Tu commets des crimes en ville et ils t’envoient dans le Nord de l’État pour respirer à fond et prendre du recul sur ta vie.
Je jouais au basket avec des membres d’un gang de rue qui s’appelaient les Alhambras, d’après le nom d’un cinéma de Harlem. Ils purgeaient leur peine de nègres, disaient-ils. Ils étaient passés par la maison de protection de la jeunesse et un certain nombre de maisons de redressement, élevés avec l’alphabet de classement des délits, et nous martelions le sol de ce gymnase poussiéreux, évacuant les effets de nos transgressions.
Nous étions tous délinquants juvéniles, moins de dix-huit ans.

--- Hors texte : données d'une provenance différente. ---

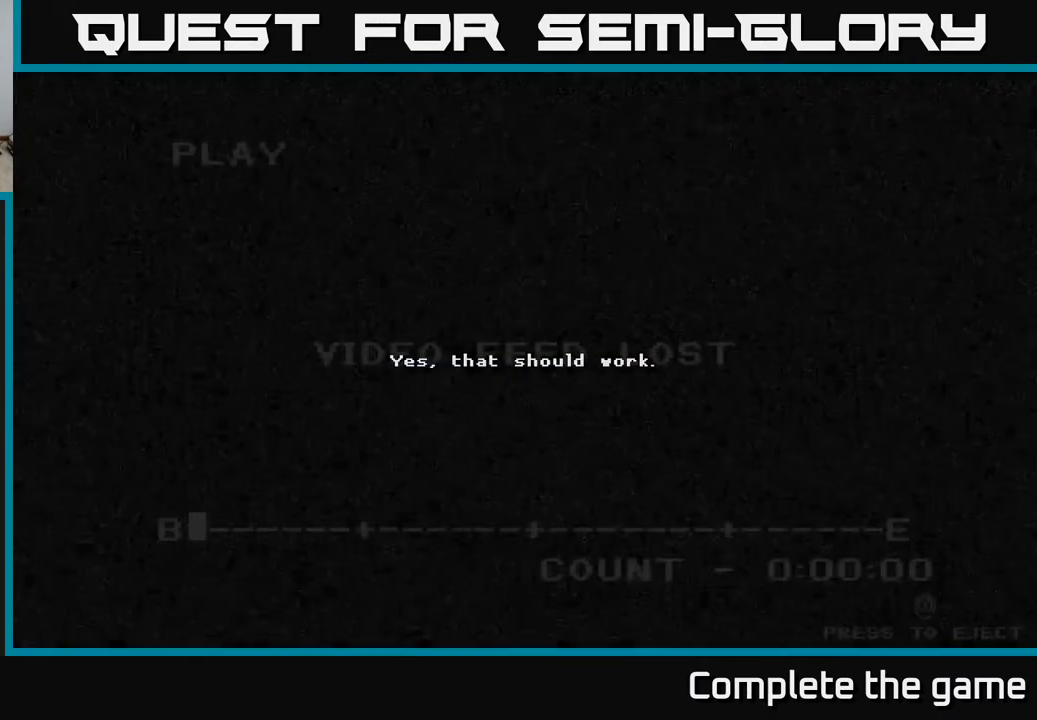
{"buttons": [], "left_stick": "center", "right_stick": "center", "events": [[17, "A", "down"], [150, "A", "up"], [417, "Y", "down"], [500, "Y", "up"]]}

J’étais un délit E, un homicide par négligence criminelle, après une accusation d’homicide involontaire, et nous jouions indéfiniment sur le demi-terrain de basket, nous donnant à fond et respirant bien, avec une bonne peignée de temps en temps.
Ici tu pouvais te battre avec un type et puis oublier, laisser la bagarre sur le terrain ou sur le ring, parce que tu t’étais déjà flagellé dans ta tête pour ce que tu avais fait là-bas dans les rues, quel qu’ait été ton coup tordu sous l’effet de la rage ou de la désolation ou d’une effarante aberration, et peut-être que tu avais atteint une maturité précoce pour ce qui était des rancunes – l’importance d’être sélectif.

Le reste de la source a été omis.